• [WORK ORDER 1]
For the piece on A. Ramachandran, decide whether each statement below agrees with it. Answer yes or no for each and quote the words that settle it. (a) Ramachandran was born in Kerala in 1935. (b) He earned his master's degree in fine arts at Kala Bhavan. (c) His 2022 show was held in Kolkata.
• [WORK ORDER 2]
Repeat word for word the section of the piece on A. Ramachandran that opens with the words containing "Born in Attingal, Kerala, in" and closes with "and Nandalal Bose.".

═══ DOCUMENT SECTION

"I do not adhere to limitations, which is why I consider myself a ‘bohurupi’ in Indian art,” artist A. Ramachandran had said before the opening of his 2022 show, Songs Of Reclamation, at Emami Art, Kolkata, And indeed, throughout his prolific career, he refused to be tied down by mediums, themes or art theories. The 89-year-old artist, who died in Delhi last week, worked on children’s books, sculptures, oils, watercolours, drawings, sketches and more.
Born in Attingal, Kerala, in 1935, Ramachandran had always been interested in different forms of art, be it music, painting or literature. He was not only proficient in Carnatic music but in poetry and prose as well. He earned a master’s degree in Malayalam literature before pursuing a diploma in fine arts and craft from Kala Bhavan, Visva Bharati University, Santiniketan, 1958 onwards, where he studied under masters such as Ramkinkar Baij, Benode Behari Mukherjee and Nandalal Bose.

══════
═══ SUPPLIED RECORDS

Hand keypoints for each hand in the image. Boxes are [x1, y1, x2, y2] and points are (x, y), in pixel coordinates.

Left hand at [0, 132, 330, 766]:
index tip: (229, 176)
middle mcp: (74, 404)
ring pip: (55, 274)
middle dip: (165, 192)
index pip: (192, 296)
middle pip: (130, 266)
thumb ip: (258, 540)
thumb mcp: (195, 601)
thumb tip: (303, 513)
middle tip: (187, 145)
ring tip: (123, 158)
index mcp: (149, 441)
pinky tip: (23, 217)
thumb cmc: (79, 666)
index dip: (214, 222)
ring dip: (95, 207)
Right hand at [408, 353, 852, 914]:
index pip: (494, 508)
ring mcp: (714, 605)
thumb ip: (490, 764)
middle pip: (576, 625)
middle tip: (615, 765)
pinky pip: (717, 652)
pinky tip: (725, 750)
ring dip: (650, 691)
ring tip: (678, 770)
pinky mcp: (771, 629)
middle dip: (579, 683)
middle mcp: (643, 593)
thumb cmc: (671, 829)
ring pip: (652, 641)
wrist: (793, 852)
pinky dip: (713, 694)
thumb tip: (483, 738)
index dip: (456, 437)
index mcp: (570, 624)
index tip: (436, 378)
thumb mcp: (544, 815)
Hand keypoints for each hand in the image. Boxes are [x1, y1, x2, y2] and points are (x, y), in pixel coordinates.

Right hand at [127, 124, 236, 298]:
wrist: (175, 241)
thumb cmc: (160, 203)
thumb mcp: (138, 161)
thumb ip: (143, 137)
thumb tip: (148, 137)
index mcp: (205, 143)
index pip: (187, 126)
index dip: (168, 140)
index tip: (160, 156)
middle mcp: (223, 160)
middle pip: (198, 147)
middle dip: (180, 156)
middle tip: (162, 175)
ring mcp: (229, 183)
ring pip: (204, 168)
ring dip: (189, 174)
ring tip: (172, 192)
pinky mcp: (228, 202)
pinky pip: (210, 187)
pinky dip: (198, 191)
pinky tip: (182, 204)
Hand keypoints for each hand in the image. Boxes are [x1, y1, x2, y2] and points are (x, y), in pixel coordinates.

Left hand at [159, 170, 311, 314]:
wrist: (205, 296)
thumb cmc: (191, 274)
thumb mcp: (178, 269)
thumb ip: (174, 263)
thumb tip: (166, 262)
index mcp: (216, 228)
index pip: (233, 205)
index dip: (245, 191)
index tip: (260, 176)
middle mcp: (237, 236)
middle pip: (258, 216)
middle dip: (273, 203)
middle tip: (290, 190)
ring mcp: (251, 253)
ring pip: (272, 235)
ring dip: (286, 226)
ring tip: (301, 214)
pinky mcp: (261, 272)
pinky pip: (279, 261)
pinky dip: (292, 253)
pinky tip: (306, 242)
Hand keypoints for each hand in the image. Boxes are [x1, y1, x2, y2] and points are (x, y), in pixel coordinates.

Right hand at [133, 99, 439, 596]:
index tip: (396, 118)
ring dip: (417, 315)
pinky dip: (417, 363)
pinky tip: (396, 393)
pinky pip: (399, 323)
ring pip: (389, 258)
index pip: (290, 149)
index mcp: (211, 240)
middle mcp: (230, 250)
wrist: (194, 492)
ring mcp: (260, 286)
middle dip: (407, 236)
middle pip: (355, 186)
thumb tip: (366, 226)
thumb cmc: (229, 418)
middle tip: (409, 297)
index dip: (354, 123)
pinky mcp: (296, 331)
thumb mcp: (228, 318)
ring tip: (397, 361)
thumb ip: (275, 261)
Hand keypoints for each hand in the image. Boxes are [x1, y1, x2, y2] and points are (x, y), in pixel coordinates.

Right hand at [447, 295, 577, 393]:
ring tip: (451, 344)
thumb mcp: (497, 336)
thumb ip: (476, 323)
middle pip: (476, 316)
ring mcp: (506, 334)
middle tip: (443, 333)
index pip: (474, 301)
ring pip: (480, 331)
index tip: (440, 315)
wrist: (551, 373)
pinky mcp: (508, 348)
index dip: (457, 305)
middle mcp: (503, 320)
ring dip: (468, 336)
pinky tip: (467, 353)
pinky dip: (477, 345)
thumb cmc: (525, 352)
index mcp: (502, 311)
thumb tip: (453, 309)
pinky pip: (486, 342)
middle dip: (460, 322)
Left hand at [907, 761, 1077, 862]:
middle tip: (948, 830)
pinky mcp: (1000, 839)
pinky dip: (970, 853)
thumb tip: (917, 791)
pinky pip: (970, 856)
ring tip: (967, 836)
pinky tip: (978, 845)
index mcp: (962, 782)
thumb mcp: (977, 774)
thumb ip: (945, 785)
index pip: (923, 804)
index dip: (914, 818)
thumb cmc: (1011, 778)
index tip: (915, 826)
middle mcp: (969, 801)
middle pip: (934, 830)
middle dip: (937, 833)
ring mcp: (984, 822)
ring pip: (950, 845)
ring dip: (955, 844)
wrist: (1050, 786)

══════

• [TASK RESULT 1]
(a) Yes: "Born in Attingal, Kerala, in 1935"
(b) No: "He earned a master’s degree in Malayalam literature before pursuing a diploma in fine arts and craft from Kala Bhavan"
(c) Yes: "his 2022 show, Songs Of Reclamation, at Emami Art, Kolkata"

• [TASK RESULT 2]
Born in Attingal, Kerala, in 1935, Ramachandran had always been interested in different forms of art, be it music, painting or literature. He was not only proficient in Carnatic music but in poetry and prose as well. He earned a master’s degree in Malayalam literature before pursuing a diploma in fine arts and craft from Kala Bhavan, Visva Bharati University, Santiniketan, 1958 onwards, where he studied under masters such as Ramkinkar Baij, Benode Behari Mukherjee and Nandalal Bose.